Yeah, anything on that link is safe though. If you buy them from a local plant shop you'll need to change the soil and wash the roots as the fertilizers will kill your frogs!


----------



## darrensimps (Aug 16, 2009)

i know nothing about plants n planting them!! i have a block of that komodo tropical terrain, will that allow these plants to live? 

and r any Bromeliads ok to plant in there?





u must get this allll th time!!


----------



## darrensimps (Aug 16, 2009)

p.s
and ive read about orchids aswell?? r they safe, as they look amazing


----------



## Morgan Freeman (Jan 14, 2009)

I don't even have darts, have spent months and months researching though! :lol2:

Yeah that will work, you'll need to add a drainage layer though or it will become waterlogged. I use hydroleca, a layer of weed control fabric and then eco earth (same thing as yours really) mixed with some orchid bark. 

Mke sure you have enough lighting for the plants to grow aswell, I messed this up the first time!

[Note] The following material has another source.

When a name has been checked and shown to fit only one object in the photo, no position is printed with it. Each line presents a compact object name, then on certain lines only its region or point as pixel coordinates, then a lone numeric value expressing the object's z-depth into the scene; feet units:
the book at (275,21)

Never tried to grow Orchids! They are safe I believe, not sure if they all are.

Take a look at my peacock tree frog viv for an idea of how to plant, there's also a thread by Chondro13 "How to build a dart frog viv" or something like that. Much better than mine!

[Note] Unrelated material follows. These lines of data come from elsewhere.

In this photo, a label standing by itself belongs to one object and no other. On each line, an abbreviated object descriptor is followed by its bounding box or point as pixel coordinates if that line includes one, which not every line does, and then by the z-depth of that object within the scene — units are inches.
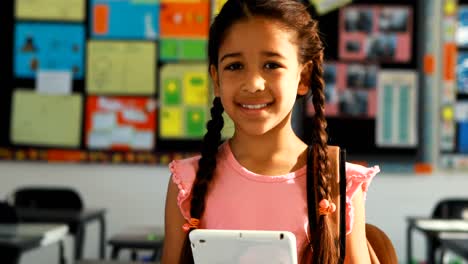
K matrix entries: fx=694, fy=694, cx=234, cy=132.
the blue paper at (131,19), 195.0
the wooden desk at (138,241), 131.0
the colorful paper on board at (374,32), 191.9
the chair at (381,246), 47.5
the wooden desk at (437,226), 138.0
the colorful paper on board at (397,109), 191.6
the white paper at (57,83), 196.5
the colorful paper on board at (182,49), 194.2
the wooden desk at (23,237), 112.9
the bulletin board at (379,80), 191.5
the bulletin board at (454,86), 189.8
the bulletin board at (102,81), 195.0
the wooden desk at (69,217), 148.2
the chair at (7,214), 134.6
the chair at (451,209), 159.9
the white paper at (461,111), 191.0
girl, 39.6
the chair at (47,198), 165.9
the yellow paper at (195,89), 194.4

If you have time www.dendroboard.com lods of dart info.

Hope that helps!


----------



## 955i (Aug 17, 2007)

Coco panel is quite effective but will break up over time as the plant roots grow into it. Coco fibre panels work well too and don't disintegrate as quickly. Easiest way to attach plants is with wooden cocktail sticks broken in two and crossed over to hold the plant in place.

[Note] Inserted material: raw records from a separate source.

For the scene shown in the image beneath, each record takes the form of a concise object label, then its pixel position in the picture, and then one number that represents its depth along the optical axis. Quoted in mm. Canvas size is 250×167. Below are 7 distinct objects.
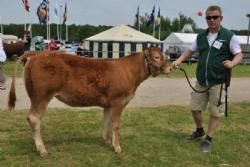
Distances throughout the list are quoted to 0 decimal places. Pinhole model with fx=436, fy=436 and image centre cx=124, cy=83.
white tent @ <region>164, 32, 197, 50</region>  47344
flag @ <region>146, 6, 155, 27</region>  49938
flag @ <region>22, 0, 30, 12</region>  37462
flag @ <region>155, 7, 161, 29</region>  50584
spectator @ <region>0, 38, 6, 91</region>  10977
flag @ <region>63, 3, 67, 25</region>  53375
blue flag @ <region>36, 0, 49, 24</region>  41625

Planting will depend on what you like and also on what species you keep (i.e more terrestrial or arboreal) although most darts will use the whole viv if they can. Most plants will be fine for the frogs, it is more a case of will they stand the heat and humidity!

For plants I would highly recommend these guys. The range of plants is amazing and the quality is better than anything you will get in this country E.N.T. Terrarientechnik


----------



## Morgan Freeman (Jan 14, 2009)

955i said:


> For plants I would highly recommend these guys. The range of plants is amazing and the quality is better than anything you will get in this country E.N.T. Terrarientechnik


Man you've just cost me a lot of money.


----------



## Horsfield (Oct 1, 2008)

I have coco panels in my dart frog viv. They help keep humidity up and are good for putting plants in you can also get coco pots which are good.

Here is a pic of my tinc's viv. It has a false bottom with external filtration and auto rain system. All the plants were from dart frog


----------



## tina b (Oct 3, 2007)

they are very cool vivs so much better than mine :devil:


----------



## treefroglover (Nov 20, 2008)

My only tip is lots of research. If you look at the plants listed on dartfrog and then can either buy from there or look locally in garden centres and even places like supermarkets and wilkinson's plant section. 

Obviously, def. recommend washing, soaking, washing them again if you don't know what fertiliser/chems have been used on them. In my first viv, used a large fern, two small orchids, two 'earth star' cryptanthos type broms, a tillandsia and a draping/trailing plant, with plain sheet moss ordered from dartfrog. (all other plants from garden centres locally, the two earth stars were only £1.49 each) 

Then my second viv I've just built included another earth star, an african violet, pothos, wandering jew cuttings and peace lilly. In this one I have eco earth base and mixed in some amphibian-friendly bark chippings.

First viv had raised false bottom and the second one I have just layered with a deep section of hydroleca to provide a good drainage.

Good luck. For ideas of how to set up, I just googled images of vivs and went with what I liked.: victory:


----------



## darrensimps (Aug 16, 2009)

thanks guys.... all a great help!

i take it, as long as things r amphibian freindly, u can build to your own taste? basically?


----------



## treefroglover (Nov 20, 2008)

Yarp! Oh and not too much water as they haven't got webbed feet and not so good at the swimming lark :hmm:


----------



## darrensimps (Aug 16, 2009)

just waiting on my pump and a few plants/moss', annoying seeing as i ordered the pump 3 weeks ago!!! grrrr.

taken a few photos tho!


----------



## reggieboy (May 26, 2009)

Horsfield said:


> I have coco panels in my dart frog viv. They help keep humidity up and are good for putting plants in you can also get coco pots which are good.
> 
> Here is a pic of my tinc's viv. It has a false bottom with external filtration and auto rain system. All the plants were from dart frog
> image
> ...


 Beautiful looking viv. If you ever want to sell it to do another project, i would buy it off you.
Thanks.


----------